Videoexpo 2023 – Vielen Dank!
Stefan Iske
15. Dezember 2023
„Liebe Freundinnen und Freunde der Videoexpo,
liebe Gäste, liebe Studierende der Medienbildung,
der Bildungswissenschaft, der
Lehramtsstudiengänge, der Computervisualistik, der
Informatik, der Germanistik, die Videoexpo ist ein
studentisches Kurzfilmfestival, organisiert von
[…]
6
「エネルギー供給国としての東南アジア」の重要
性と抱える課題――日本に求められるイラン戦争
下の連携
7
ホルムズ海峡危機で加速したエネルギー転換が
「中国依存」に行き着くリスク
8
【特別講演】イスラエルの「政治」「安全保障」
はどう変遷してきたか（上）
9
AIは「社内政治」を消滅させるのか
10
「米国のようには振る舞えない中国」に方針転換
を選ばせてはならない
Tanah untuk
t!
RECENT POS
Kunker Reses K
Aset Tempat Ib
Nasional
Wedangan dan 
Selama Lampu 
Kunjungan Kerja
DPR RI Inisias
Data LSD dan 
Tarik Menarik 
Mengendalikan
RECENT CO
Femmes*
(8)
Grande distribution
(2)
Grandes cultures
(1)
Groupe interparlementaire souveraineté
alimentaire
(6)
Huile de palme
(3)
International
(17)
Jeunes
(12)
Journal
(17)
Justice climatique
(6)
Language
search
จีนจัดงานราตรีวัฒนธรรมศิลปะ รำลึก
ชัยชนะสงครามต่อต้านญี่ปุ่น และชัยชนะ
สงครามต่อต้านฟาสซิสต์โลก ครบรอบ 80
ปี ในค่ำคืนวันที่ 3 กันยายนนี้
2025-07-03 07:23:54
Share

++++++++

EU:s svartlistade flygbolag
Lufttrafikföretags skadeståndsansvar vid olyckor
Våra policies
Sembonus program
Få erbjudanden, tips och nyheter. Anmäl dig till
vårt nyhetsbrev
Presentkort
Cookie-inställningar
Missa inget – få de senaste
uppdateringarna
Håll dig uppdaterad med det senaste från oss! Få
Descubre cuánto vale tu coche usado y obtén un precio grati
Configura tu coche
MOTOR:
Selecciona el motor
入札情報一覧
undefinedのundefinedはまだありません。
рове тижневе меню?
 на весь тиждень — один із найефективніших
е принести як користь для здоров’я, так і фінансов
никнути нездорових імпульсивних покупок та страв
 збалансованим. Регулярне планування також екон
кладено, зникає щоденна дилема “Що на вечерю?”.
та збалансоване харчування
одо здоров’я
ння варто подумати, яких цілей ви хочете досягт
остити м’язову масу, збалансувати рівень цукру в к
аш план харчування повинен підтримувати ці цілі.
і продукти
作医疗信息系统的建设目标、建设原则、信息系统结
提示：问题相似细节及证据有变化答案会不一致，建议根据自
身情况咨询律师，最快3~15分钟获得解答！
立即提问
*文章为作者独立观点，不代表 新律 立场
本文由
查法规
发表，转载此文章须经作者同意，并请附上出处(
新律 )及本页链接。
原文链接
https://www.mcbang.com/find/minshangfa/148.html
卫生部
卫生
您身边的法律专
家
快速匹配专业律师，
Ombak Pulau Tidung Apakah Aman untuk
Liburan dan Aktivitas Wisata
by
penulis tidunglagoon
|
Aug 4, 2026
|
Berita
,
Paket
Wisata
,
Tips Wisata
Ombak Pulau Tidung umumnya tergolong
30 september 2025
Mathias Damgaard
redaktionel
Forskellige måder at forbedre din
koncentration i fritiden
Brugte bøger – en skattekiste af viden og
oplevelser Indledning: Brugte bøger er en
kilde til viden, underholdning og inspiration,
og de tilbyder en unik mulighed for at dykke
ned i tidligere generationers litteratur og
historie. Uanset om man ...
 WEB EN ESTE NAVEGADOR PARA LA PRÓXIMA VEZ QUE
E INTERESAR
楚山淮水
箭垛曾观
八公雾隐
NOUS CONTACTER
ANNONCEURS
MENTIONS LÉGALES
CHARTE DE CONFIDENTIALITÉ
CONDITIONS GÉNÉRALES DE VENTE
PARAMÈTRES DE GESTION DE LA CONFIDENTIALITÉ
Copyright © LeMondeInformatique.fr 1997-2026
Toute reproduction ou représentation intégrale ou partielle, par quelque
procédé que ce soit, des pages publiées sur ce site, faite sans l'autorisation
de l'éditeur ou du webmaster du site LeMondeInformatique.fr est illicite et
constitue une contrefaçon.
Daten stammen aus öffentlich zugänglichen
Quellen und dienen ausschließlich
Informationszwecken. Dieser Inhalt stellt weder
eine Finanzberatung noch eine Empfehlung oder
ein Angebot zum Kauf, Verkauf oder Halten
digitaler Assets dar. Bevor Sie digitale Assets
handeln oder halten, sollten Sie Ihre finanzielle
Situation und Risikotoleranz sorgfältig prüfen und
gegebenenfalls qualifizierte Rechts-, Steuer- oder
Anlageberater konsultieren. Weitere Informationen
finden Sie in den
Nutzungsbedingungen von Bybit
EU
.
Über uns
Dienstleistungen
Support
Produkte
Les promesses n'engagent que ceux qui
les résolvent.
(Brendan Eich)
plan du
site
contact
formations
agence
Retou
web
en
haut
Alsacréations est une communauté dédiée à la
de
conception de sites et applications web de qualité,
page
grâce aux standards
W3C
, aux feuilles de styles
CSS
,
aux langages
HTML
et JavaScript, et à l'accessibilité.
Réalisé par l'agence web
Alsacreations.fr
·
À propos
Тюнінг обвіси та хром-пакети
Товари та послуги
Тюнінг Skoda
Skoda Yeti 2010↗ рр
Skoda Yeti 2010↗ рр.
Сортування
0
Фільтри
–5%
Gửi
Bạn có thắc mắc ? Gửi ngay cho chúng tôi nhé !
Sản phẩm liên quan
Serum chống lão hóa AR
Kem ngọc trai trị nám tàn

++++++++

### The task
Return verbatim every line of the records between the line holding "EU:s svartlistade flygbolag" and the line holding "PARAMÈTRES DE GESTION DE LA CONFIDENTIALITÉ", inclusive.

### Solved exercise
EU:s svartlistade flygbolag
Lufttrafikföretags skadeståndsansvar vid olyckor
Våra policies
Sembonus program
Få erbjudanden, tips och nyheter. Anmäl dig till
vårt nyhetsbrev
Presentkort
Cookie-inställningar
Missa inget – få de senaste
uppdateringarna
Håll dig uppdaterad med det senaste från oss! Få
Descubre cuánto vale tu coche usado y obtén un precio grati
Configura tu coche
MOTOR:
Selecciona el motor
入札情報一覧
undefinedのundefinedはまだありません。
рове тижневе меню?
 на весь тиждень — один із найефективніших
е принести як користь для здоров’я, так і фінансов
никнути нездорових імпульсивних покупок та страв
 збалансованим. Регулярне планування також екон
кладено, зникає щоденна дилема “Що на вечерю?”.
та збалансоване харчування
одо здоров’я
ння варто подумати, яких цілей ви хочете досягт
остити м’язову масу, збалансувати рівень цукру в к
аш план харчування повинен підтримувати ці цілі.
і продукти
作医疗信息系统的建设目标、建设原则、信息系统结
提示：问题相似细节及证据有变化答案会不一致，建议根据自
身情况咨询律师，最快3~15分钟获得解答！
立即提问
*文章为作者独立观点，不代表 新律 立场
本文由
查法规
发表，转载此文章须经作者同意，并请附上出处(
新律 )及本页链接。
原文链接
https://www.mcbang.com/find/minshangfa/148.html
卫生部
卫生
您身边的法律专
家
快速匹配专业律师，
Ombak Pulau Tidung Apakah Aman untuk
Liburan dan Aktivitas Wisata
by
penulis tidunglagoon
|
Aug 4, 2026
|
Berita
,
Paket
Wisata
,
Tips Wisata
Ombak Pulau Tidung umumnya tergolong
30 september 2025
Mathias Damgaard
redaktionel
Forskellige måder at forbedre din
koncentration i fritiden
Brugte bøger – en skattekiste af viden og
oplevelser Indledning: Brugte bøger er en
kilde til viden, underholdning og inspiration,
og de tilbyder en unik mulighed for at dykke
ned i tidligere generationers litteratur og
historie. Uanset om man ...
 WEB EN ESTE NAVEGADOR PARA LA PRÓXIMA VEZ QUE
E INTERESAR
楚山淮水
箭垛曾观
八公雾隐
NOUS CONTACTER
ANNONCEURS
MENTIONS LÉGALES
CHARTE DE CONFIDENTIALITÉ
CONDITIONS GÉNÉRALES DE VENTE
PARAMÈTRES DE GESTION DE LA CONFIDENTIALITÉ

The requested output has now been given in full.